Por Enrique Manson
Puente Internacional San Roque González de Santa Cruz
Posadas-Encarnación
En diciembre de 2007, un día antes de asumir la presidencia de la Nación, Cristina Fernández de Kirchner conmovió a los presidentes latinoamericanos con palabras referidas a la constitución de un nuevo instrumento financiero destinado a reforzar la soberanía regional: el Banco del Sur. Lo que los conmovió no fue un concepto económico. Fue el reconocimiento de una de las más graves –tal vez la más grave- de las culpas que arrastra el Estado Argentino.
La presidenta electa reconoció, ante el presidente paraguayo, Nicanor Duarte Frutos, la vigencia de la más antiamericana de las guerras: la que la llamada Triple Alianza, llevó adelante contra el heroico Paraguay del mariscal Francisco Solano López.
No han faltado los historiadores que rebautizaran como Triple Infamia a esa guerra fratricida. A esa guerra en que los ejércitos aliados estaban compuestos por afrobrasileños, a los que se les prometía quitar las cadenas de la esclavitud si regresaban con vida, y por argentinos que llegaban a los campos de reclutamiento acompañados de remitos como aquel conocido de “le mando cien voluntarios. Devuélvame las maneas.”
Esos gauchos no llegaban maneados por temor a pelear, por cobardía. Bien los expresaba don Ricardo López Jordán al exigir a Urquiza que abandonara la alianza espuria que lo ataba por los compromisos secretos con el mitrismo y los dineros públicos recibidos, una vez más, del Imperio esclavista: "Usted nos llama para combatir al Paraguay. Nunca, general, ese pueblo es nuestro amigo.”
El Paraguay de López había construido el primer ferrocarril, y el primer telégrafo del continente. Sin embargo, las oligarquías vecinas lo consideraban un pueblo bárbaro que había que civilizar, alentadas por el Imperio Británico.

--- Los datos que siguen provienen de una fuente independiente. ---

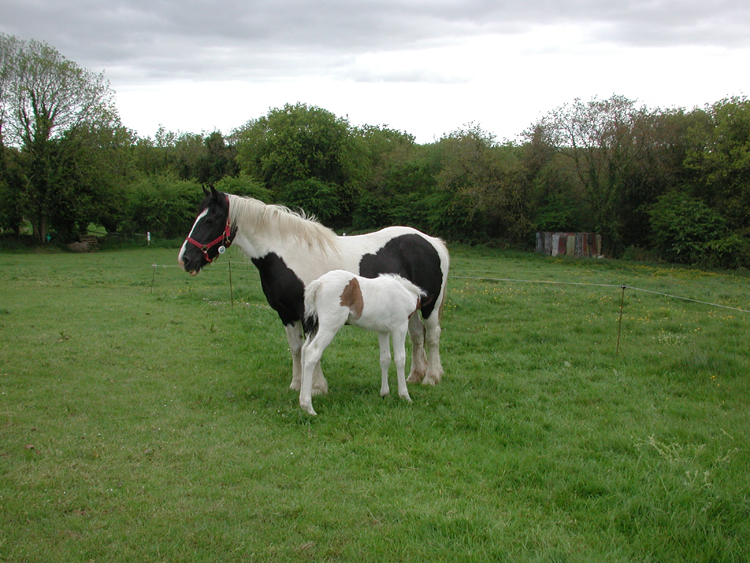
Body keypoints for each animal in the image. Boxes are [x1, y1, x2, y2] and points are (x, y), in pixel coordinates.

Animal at [302, 270, 428, 416]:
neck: (405, 292)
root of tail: (319, 283)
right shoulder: (399, 327)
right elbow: (400, 359)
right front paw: (405, 396)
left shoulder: (383, 331)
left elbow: (385, 358)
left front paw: (385, 393)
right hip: (330, 325)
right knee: (312, 352)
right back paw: (308, 407)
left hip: (315, 327)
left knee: (304, 351)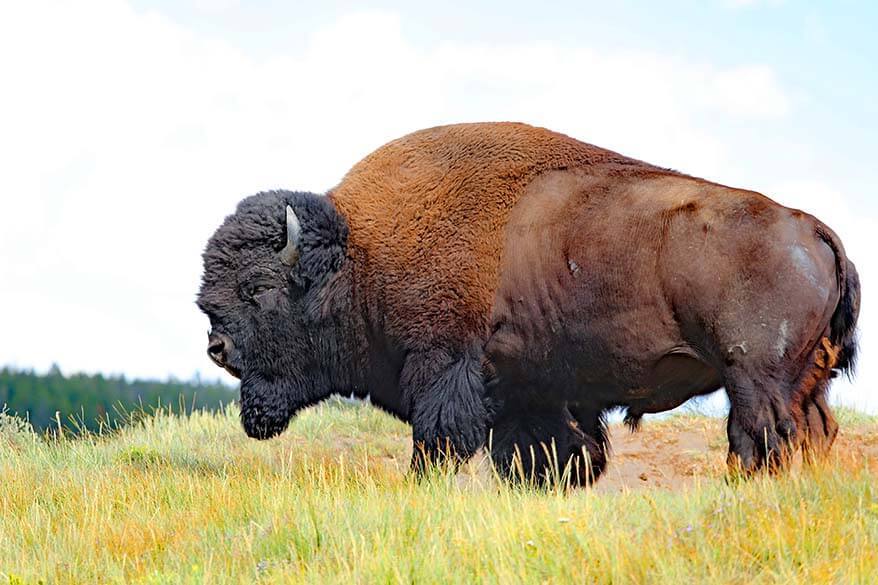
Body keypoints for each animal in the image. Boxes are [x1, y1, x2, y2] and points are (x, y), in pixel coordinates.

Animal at [198, 122, 860, 484]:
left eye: (258, 287)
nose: (217, 347)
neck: (360, 254)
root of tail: (811, 227)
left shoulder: (443, 367)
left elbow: (438, 440)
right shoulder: (528, 390)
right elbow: (547, 452)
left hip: (752, 375)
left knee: (759, 437)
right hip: (806, 378)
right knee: (814, 431)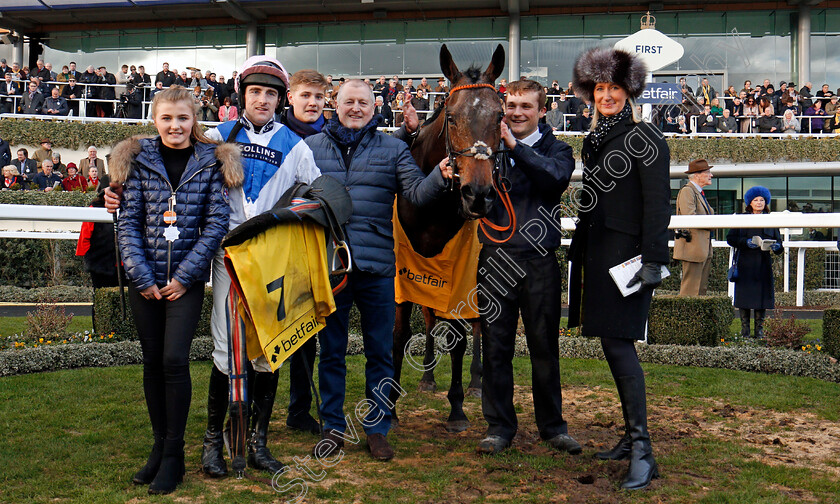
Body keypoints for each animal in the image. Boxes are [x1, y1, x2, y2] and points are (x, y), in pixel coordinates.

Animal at [390, 43, 502, 434]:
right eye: (451, 117)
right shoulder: (403, 273)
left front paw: (456, 409)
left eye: (500, 116)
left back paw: (477, 381)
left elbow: (458, 336)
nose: (478, 194)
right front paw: (390, 407)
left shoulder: (460, 270)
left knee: (478, 323)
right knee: (429, 317)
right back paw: (427, 375)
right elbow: (400, 334)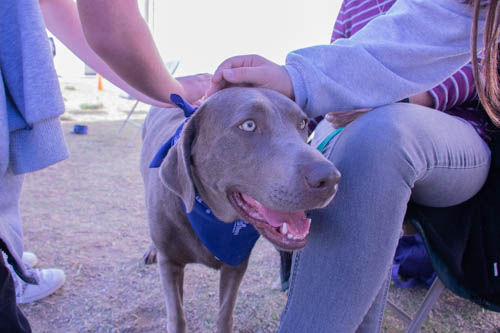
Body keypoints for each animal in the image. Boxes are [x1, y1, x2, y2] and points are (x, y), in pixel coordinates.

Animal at [140, 87, 340, 330]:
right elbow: (177, 317)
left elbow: (225, 313)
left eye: (302, 123)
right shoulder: (170, 264)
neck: (213, 220)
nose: (330, 179)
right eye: (249, 125)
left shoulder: (236, 265)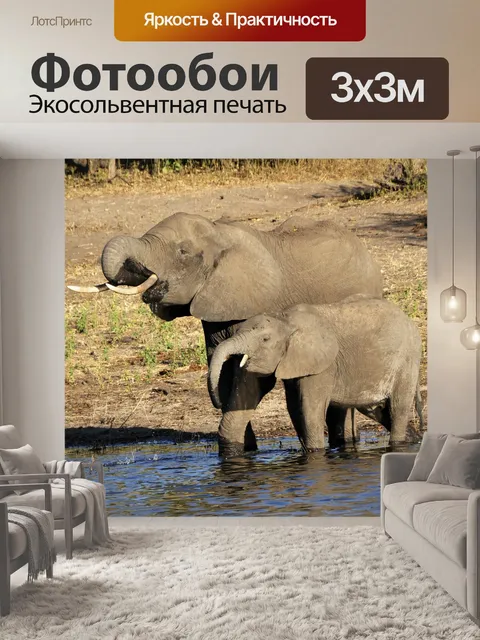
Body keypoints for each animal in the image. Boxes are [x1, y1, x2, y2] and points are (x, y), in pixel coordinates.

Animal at [68, 212, 384, 456]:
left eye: (182, 252)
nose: (139, 268)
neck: (219, 233)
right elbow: (222, 371)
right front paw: (244, 451)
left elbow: (250, 378)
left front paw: (234, 451)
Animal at [208, 295, 424, 451]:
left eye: (265, 339)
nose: (218, 402)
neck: (285, 320)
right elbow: (295, 408)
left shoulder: (323, 366)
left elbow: (310, 409)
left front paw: (315, 454)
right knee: (376, 409)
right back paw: (414, 440)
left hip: (407, 360)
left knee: (398, 408)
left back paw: (399, 444)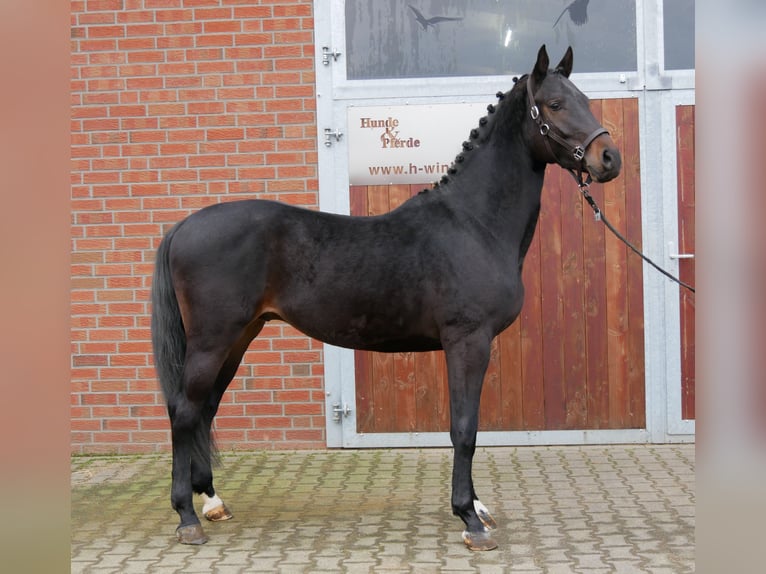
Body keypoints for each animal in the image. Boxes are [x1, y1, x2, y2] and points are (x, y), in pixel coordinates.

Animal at [152, 46, 624, 552]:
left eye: (586, 99)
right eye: (555, 104)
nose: (609, 158)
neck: (474, 223)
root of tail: (183, 226)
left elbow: (468, 424)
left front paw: (478, 507)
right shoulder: (468, 341)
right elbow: (465, 428)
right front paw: (469, 518)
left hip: (239, 337)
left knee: (205, 409)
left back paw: (212, 501)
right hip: (213, 340)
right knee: (184, 411)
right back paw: (186, 516)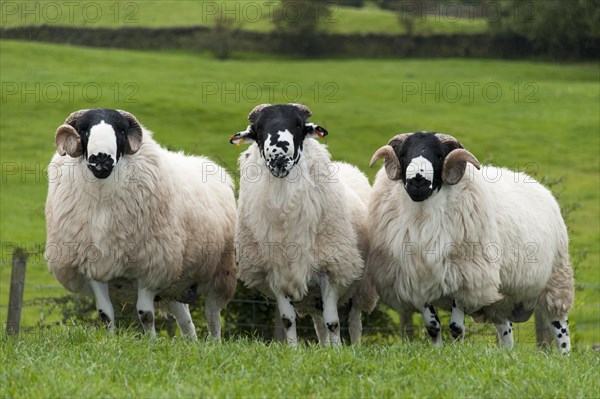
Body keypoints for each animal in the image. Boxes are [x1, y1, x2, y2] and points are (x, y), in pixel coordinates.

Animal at [45, 108, 237, 340]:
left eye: (120, 130)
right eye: (84, 129)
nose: (101, 158)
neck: (102, 198)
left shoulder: (151, 266)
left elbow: (145, 314)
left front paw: (151, 343)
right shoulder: (93, 266)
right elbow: (105, 314)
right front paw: (109, 341)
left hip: (220, 273)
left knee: (212, 315)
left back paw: (214, 343)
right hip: (177, 282)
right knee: (186, 320)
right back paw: (192, 343)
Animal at [230, 103, 376, 346]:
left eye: (298, 125)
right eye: (258, 128)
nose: (279, 158)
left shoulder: (330, 268)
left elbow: (333, 322)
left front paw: (338, 351)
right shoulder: (277, 273)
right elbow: (288, 321)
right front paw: (293, 350)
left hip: (358, 286)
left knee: (354, 322)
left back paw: (353, 347)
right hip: (312, 296)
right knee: (319, 323)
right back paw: (324, 348)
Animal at [368, 133, 576, 352]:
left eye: (439, 155)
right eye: (403, 154)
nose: (418, 180)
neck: (424, 216)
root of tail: (538, 186)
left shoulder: (468, 279)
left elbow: (456, 327)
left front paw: (456, 351)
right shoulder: (417, 279)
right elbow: (433, 326)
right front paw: (438, 350)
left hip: (556, 280)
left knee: (560, 326)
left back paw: (564, 355)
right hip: (501, 298)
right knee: (505, 330)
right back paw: (506, 354)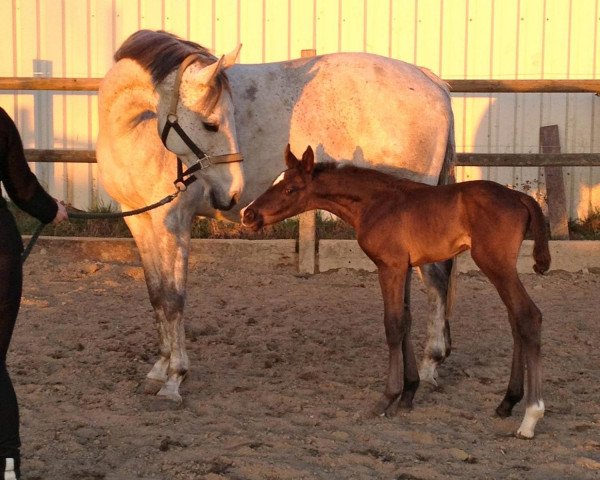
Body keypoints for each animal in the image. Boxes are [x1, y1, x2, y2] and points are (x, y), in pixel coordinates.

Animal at [241, 143, 552, 438]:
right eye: (276, 181)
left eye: (290, 188)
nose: (248, 215)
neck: (377, 203)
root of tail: (521, 197)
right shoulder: (404, 267)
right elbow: (405, 321)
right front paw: (408, 394)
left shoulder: (389, 266)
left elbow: (392, 325)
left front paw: (386, 399)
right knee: (515, 320)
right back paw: (507, 402)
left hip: (494, 263)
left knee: (528, 315)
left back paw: (530, 418)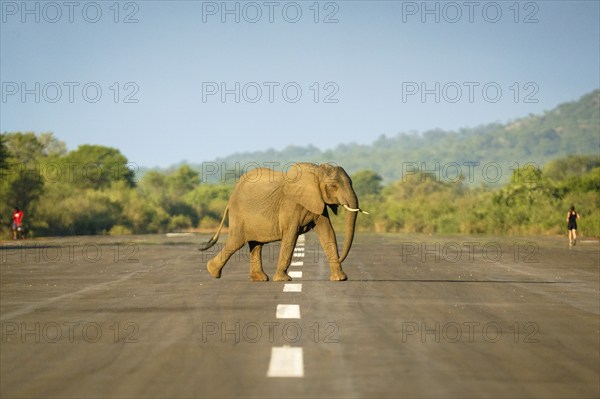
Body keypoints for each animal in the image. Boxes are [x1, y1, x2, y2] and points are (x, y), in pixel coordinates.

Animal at [198, 162, 366, 282]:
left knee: (256, 244)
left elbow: (328, 233)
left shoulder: (318, 204)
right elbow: (290, 236)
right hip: (239, 214)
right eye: (333, 185)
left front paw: (340, 278)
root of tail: (232, 194)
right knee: (236, 241)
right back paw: (212, 271)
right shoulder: (291, 204)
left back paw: (259, 279)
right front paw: (283, 279)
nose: (340, 258)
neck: (316, 171)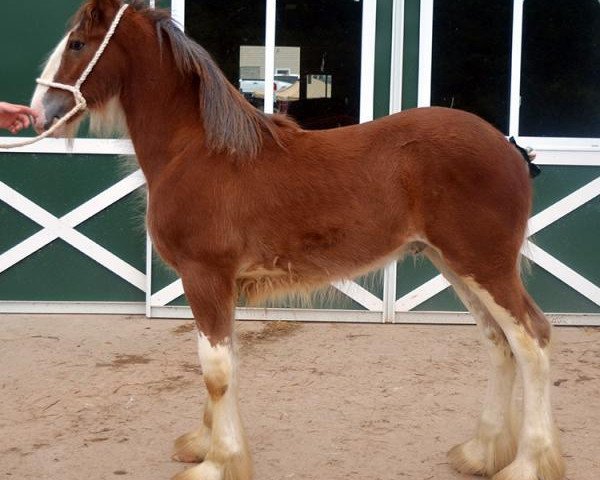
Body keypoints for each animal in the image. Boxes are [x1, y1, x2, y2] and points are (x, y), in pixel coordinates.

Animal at [29, 0, 564, 480]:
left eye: (77, 44)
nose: (40, 114)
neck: (197, 151)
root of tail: (510, 149)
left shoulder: (205, 276)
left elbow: (215, 370)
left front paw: (216, 463)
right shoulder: (216, 285)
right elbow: (222, 362)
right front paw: (202, 443)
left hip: (485, 266)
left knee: (531, 340)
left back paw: (526, 466)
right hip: (454, 264)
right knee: (498, 343)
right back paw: (480, 453)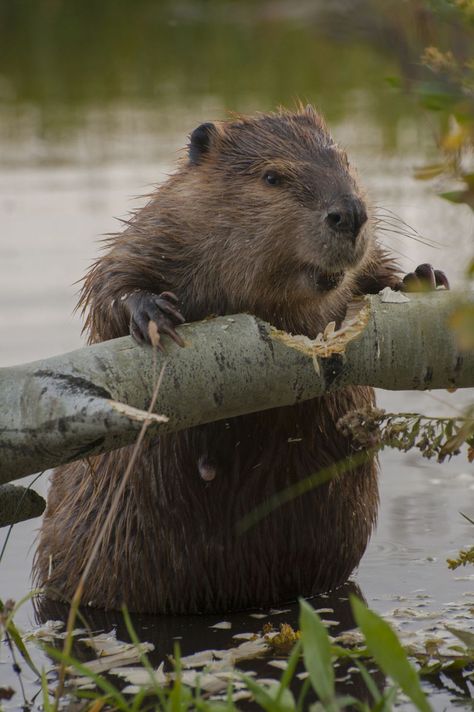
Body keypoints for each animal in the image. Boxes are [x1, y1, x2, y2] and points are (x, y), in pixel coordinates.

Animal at [34, 104, 448, 612]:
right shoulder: (161, 227)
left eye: (346, 160)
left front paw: (423, 276)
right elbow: (110, 282)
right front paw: (152, 313)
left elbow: (373, 271)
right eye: (272, 176)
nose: (350, 213)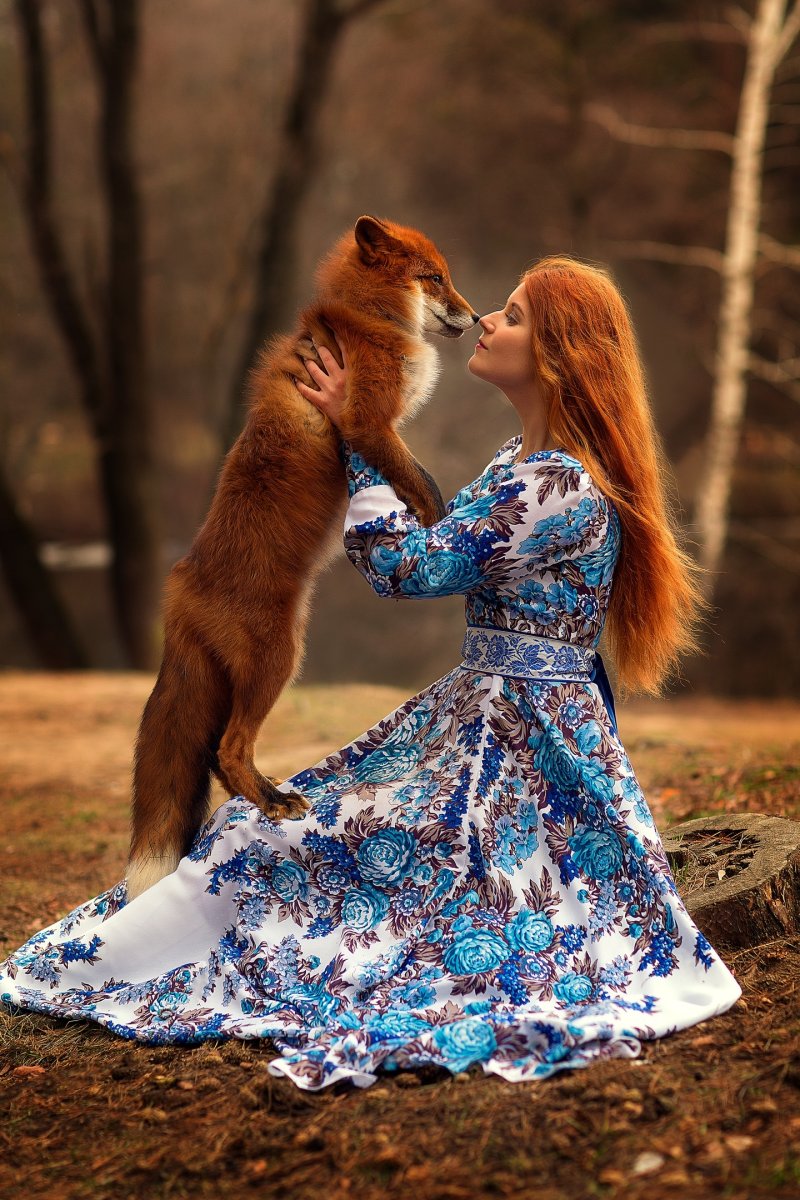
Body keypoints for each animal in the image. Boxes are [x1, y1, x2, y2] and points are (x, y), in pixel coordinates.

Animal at [127, 215, 479, 898]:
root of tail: (179, 588)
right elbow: (423, 484)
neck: (362, 318)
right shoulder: (369, 422)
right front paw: (441, 524)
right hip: (279, 658)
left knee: (217, 758)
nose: (476, 317)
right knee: (228, 751)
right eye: (434, 278)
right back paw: (274, 803)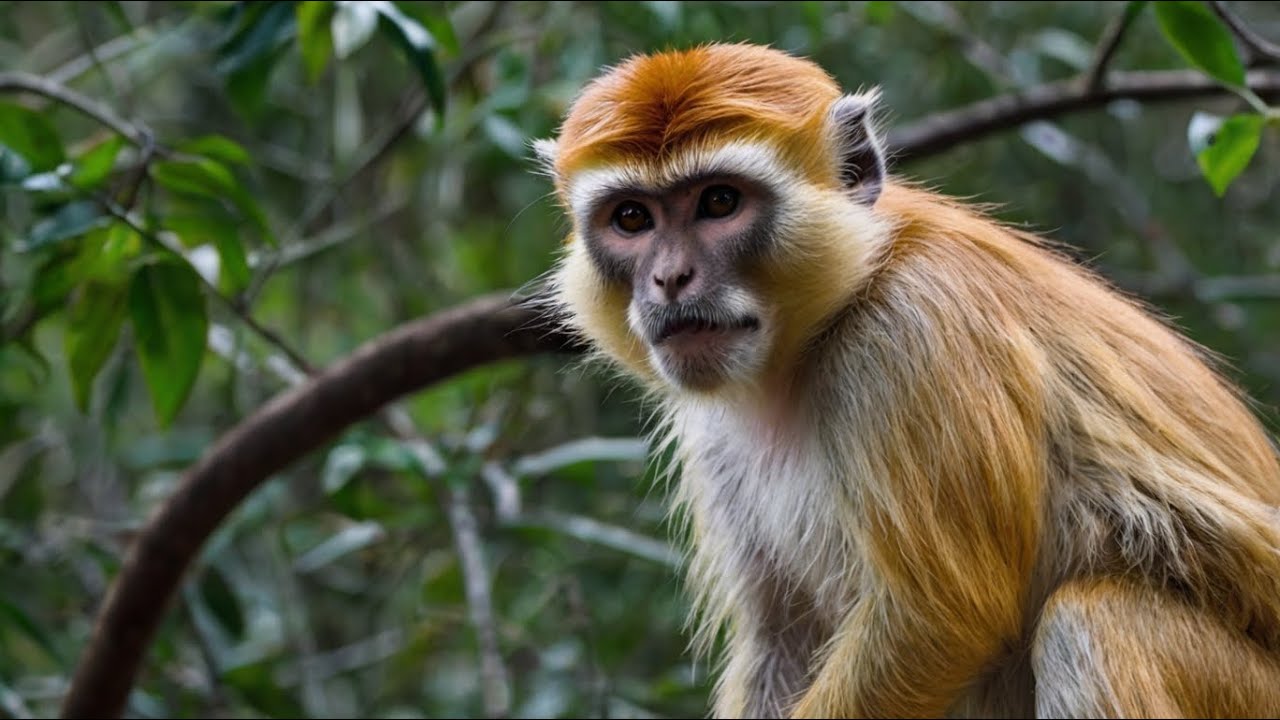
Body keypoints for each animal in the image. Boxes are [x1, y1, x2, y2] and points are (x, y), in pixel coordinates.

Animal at [532, 42, 1280, 718]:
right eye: (632, 218)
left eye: (719, 202)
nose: (669, 278)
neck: (831, 315)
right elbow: (785, 638)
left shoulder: (912, 334)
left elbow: (940, 620)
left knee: (1089, 623)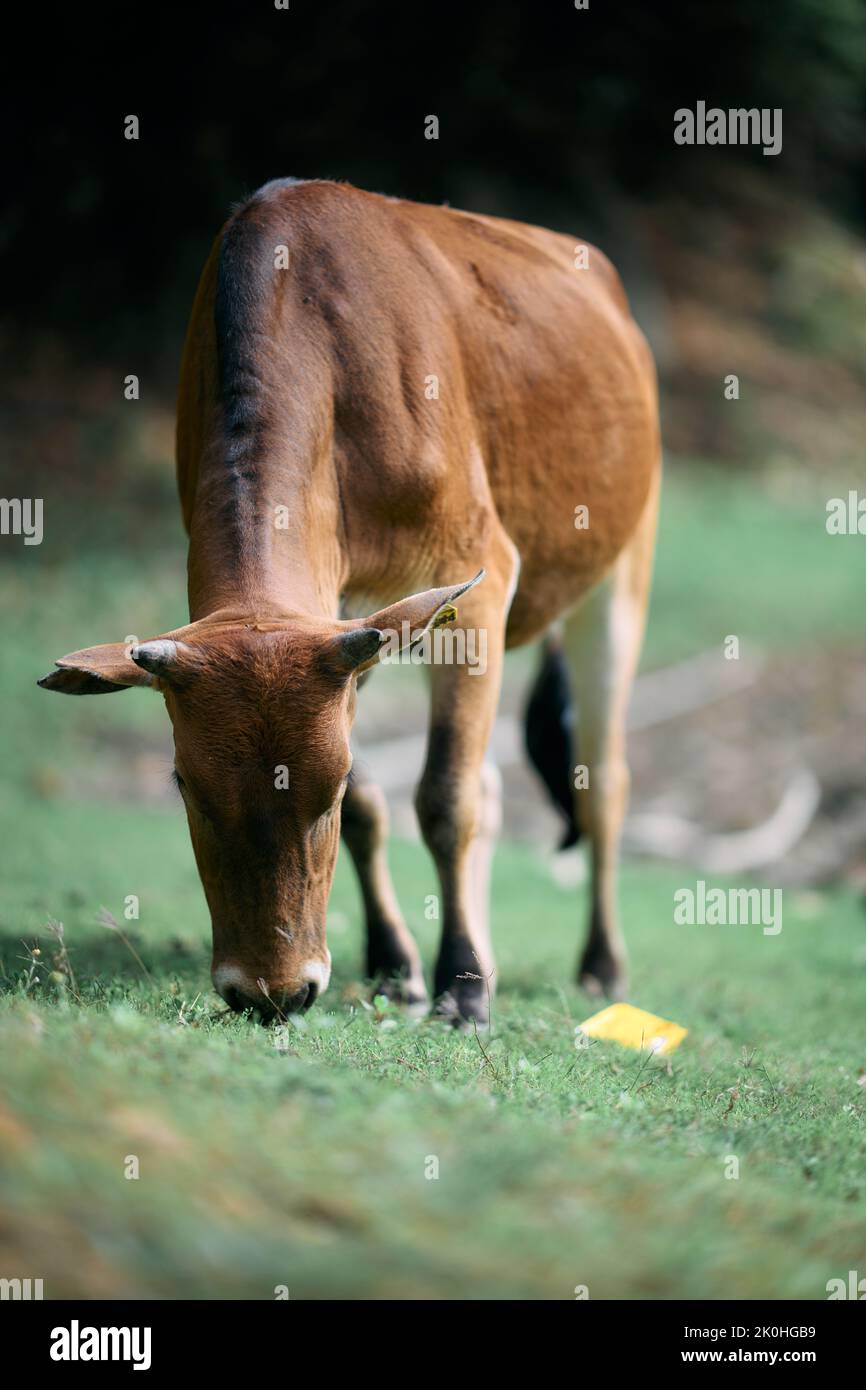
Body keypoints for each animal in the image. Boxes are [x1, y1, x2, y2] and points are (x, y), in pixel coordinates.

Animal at [39, 178, 661, 1026]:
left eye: (322, 791)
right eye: (185, 786)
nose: (272, 992)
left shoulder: (477, 581)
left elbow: (445, 797)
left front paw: (462, 987)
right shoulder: (347, 622)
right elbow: (382, 803)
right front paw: (399, 967)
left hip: (622, 571)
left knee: (604, 782)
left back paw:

Así se produjo la masacre. Cinco años después no estaba el tirano López en Asunción, pero tampoco había ferrocarriles, ni telégrafos. Tampoco había Paraguay, al decir de Carlos Guido y Spano:
Llora, llora, urutaú
en las ramas del yatay.
Ya no existe el Paraguay
donde nací, como tu.
Llora, llora, urutaú
Don Hipólito Yrigoyen canceló durante su presidencia la inicua deuda de guerra con que se había condenado al vencido. Juan Perón, devolvió en 1954 los trofeos obtenidos con el derramamiento de sangre hermana. Cristina Fernández pidió perdón al pueblo paraguayo en 2007.
Sin embargo, poco ha cambiado en la nomenclatura de las calles de las ciudades argentinas.
Una reciente iniciativa propone reemplazar los nombres que evoquen batallas libradas en guerras civiles. Tal vez haya llegado la hora de que los nombres vergonzosos de Caseros y Pavón, en que se derramó sangre de hermanos, sean justicieramente sustituidos.
Con más razón, cuando se trate de nombres que ofenden, con recuerdos ignominiosos, la hermandad que está construyendo nuestro continente. ¡Como verían San Martín y Bolívar tales nombres que son la negación misma de su sueño de integración!
Nos resignamos a que el nombre del general que sólo ganó en Pavón, porque el enemigo le regaló la victoria, y el que apenas ha quedado victorioso en la llamada “guerra de policía”, en la que -si comparamos la población de entonces con la de 1976- se asesinó a muchos más que 30.000 argentinos, sobreviva en calles menores.
Pero es la negación misma de lo hecho por Hipólito Yrigoyen, por Juan Perón y por Cristina Kirchner, el que la avenida que lleva al puente que une nuestra Posadas, capital de Misiones, con Encarnación en el Paraguay lleve el nombre de Bartolomé Mitre.
¿No ha llegado la hora de reemplazar esa denominación ofensiva por una que haga referencia a la Hermandad de los Pueblos Suramericanos?